Where N is the number of recommended restaurants in $B_{result}$. Predicted rating is the predicted restaurant rating and actual rating is the rating that the user gave to the restaurant. A precision score of 1 means that the recommendation system was very good at recommending good restaurants. In this case, success means that the recommendation system was able to accurately predict that a user will like a restaurant.

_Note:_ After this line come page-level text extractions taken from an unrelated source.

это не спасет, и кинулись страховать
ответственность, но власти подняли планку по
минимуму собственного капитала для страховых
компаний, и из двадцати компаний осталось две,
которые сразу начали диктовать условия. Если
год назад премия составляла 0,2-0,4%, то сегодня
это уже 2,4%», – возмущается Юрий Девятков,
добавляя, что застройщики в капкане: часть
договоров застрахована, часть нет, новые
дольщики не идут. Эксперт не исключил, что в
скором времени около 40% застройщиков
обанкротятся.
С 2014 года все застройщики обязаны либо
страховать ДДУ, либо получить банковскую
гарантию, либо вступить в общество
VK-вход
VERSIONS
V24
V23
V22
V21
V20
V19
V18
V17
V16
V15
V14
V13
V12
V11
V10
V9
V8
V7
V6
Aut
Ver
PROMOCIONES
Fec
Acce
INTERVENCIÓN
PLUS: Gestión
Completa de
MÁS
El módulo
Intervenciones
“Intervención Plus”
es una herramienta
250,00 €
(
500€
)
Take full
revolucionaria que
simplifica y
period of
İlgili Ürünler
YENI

# Sample Recommendation and Application

We want to create a list of recommendations according to the following schema:  

|            | _Same Tone_             | _Diff Tone_           |
|------------|-----------------------|----------------------|
| **_Same Word Choice_** | Yes                   | ML Result(Tone, Word Choice) |
| **_Diff Word Choice_** | ML Result(Tone , Word Choice)  | No                   |

After running the above algorithms and choosing the algorithm that best classifies using our testing process, we'll have the following list of classification results:

```python
ml_result = [Results from Best Performing ML Algorithm]
```
With each element in the list containing the following tuple:

(User Review, User Rating, Classified Restaurant Rating, Classified Restaurant)

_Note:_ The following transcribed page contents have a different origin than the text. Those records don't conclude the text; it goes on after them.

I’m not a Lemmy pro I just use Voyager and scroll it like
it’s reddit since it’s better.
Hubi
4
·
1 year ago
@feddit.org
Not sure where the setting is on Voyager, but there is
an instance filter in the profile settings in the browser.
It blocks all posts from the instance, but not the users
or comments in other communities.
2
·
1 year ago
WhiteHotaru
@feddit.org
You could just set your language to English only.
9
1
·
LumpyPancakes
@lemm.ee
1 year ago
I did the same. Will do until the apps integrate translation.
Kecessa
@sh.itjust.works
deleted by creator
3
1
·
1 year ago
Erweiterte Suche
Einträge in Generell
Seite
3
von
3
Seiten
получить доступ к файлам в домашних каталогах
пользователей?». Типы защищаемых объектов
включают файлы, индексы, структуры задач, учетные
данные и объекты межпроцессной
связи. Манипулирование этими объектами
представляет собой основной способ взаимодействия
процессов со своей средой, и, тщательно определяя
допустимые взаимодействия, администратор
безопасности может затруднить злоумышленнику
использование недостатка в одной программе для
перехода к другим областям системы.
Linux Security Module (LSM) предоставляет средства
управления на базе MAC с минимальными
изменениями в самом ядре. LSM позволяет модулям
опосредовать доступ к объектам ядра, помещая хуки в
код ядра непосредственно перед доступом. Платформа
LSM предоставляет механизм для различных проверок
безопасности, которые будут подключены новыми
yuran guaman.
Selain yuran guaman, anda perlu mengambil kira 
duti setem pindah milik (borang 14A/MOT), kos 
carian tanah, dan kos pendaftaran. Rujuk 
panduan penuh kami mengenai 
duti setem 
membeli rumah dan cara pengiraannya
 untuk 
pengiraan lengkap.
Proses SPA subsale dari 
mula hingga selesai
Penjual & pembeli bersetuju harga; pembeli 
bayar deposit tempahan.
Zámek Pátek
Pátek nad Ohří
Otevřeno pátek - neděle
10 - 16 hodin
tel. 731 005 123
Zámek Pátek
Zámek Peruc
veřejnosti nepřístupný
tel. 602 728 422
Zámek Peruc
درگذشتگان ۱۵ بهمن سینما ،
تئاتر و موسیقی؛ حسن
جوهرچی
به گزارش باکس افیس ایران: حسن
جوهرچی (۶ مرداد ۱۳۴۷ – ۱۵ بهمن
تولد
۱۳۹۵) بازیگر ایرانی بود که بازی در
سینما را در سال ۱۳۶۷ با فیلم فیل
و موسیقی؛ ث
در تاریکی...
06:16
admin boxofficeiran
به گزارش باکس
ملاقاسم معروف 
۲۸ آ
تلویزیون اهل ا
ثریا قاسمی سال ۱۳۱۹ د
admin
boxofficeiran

We create the following lists from our ML results:

```python
good_results = [tup or tup in ml_result if abs(tup[1] - tup[2]) <= 1 & tup[1] >= 4]
restaurants = [tup[3] for tup in good_results]
```
We run the following process to populate a top 5 recommendation list:

```python
from collections import Counter
restaurant_counter = Counter(restaurants)
try:
    recommendation_list = restaurant_counter.most_common(5)
except:
    recommendation_list = restaurant_counter.most_common()
```
The elements in recommendation_list will list the most commonly classified restaurants, based on the users review, in descending order. So the first element in recommendation_list will be the top recommendation, the second will be the second recommendation, etc.